Barlow Twins : Self-Supervised Learning via Redundancy Reduction
Contents
- Abstract
- Method
- Description of Barlow Twins
- Implementation Details
0. Abstract
Issue in SSL : existence of trivial constant solutions
Solution : propose a new objective function
Barlow Twins
- Proposed objective function :
- avoids collapse by measuring the cross-correlation matrix between the outputs of two identical networks fed with distorted versions of a sample
- does not require large batches
- does not require other etc …
- asymmetry between the network twins such as a predictor network, gradient stopping, or a moving average on the weight updates
1. Method
(1) Description of Barlow Twins
produces two distorted views ( via data augmentations \(\mathcal{T}\) )

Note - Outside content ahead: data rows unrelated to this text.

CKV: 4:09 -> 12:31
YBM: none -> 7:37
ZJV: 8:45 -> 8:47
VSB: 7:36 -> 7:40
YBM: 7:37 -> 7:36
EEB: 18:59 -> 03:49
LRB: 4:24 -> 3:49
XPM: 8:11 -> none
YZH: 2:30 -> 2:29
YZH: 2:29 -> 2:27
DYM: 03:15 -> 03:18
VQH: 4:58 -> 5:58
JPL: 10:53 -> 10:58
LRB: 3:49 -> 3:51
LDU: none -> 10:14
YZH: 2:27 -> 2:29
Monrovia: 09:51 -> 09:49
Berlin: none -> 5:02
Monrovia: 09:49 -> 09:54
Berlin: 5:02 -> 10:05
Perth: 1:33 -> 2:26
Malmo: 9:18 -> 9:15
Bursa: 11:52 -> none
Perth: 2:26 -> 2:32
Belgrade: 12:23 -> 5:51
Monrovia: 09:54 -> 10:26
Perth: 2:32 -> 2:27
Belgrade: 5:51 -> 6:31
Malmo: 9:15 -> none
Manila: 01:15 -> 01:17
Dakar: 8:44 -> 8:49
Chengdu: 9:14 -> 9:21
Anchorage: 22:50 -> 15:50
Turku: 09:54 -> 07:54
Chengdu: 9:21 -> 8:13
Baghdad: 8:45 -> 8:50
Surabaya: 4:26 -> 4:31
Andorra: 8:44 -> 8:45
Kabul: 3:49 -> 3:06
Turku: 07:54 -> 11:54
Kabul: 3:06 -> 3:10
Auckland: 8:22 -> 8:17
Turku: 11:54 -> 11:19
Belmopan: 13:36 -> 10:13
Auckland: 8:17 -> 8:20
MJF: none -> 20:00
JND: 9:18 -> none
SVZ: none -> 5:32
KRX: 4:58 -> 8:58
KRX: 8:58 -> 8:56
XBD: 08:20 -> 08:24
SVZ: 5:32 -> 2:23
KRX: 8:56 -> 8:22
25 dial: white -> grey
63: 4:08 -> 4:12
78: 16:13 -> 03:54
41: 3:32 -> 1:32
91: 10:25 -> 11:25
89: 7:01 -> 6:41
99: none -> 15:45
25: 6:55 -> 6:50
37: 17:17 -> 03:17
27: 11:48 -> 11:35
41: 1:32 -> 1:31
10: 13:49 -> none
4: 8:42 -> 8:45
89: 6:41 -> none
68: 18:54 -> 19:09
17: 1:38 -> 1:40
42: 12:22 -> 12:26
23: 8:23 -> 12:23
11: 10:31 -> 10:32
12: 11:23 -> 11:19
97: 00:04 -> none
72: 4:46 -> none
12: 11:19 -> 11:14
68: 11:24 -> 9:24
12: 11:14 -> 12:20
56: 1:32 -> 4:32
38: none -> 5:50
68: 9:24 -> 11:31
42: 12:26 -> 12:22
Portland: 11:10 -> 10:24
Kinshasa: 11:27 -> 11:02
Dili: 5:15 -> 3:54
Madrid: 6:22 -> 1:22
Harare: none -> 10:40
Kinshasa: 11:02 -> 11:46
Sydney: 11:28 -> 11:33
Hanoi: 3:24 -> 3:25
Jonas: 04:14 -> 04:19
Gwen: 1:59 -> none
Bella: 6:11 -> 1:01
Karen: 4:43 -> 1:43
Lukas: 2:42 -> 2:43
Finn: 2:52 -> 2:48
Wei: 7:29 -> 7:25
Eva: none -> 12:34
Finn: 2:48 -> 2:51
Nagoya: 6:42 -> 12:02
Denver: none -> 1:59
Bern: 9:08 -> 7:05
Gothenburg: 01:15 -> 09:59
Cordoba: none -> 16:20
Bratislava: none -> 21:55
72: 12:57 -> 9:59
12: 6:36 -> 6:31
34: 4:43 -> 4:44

- distorted views \(Y^A\) and \(Y^B\)
Feed two views to \(f_\theta\)
-
produces embeddings \(Z^A\) and \(Z^B\)
( mean centered along the batch dimension )
Innovative loss function \(\mathcal{L}_{\mathcal{B} \mathcal{T}}\) :
\(\mathcal{L}_{\mathcal{B} \mathcal{T}} \triangleq \underbrace{\sum_i\left(1-\mathcal{C}_{i i}\right)^2}_{\text {invariance term }}+\lambda \underbrace{\sum_i \sum_{j \neq i} \mathcal{C}_{i j}^2}_{\text {redundancy reduction term }}\).
- \(\mathcal{C}\) :cross-correlation matrix,
- between the outputs of the two identical networks along the batch dimension
- \(\mathcal{C}_{i j} \triangleq \frac{\sum_b z_{b, i}^A z_{b, j}^B}{\sqrt{\sum_b\left(z_{b, i}^A\right)^2} \sqrt{\sum_b\left(z_{b, j}^B\right)^2}}\).
- (loss term 1) invariance term
- encourage diagonal term to be 1
- (loss term 2) redundancy reduction term
- encourage the off-diagonal term to be close to zero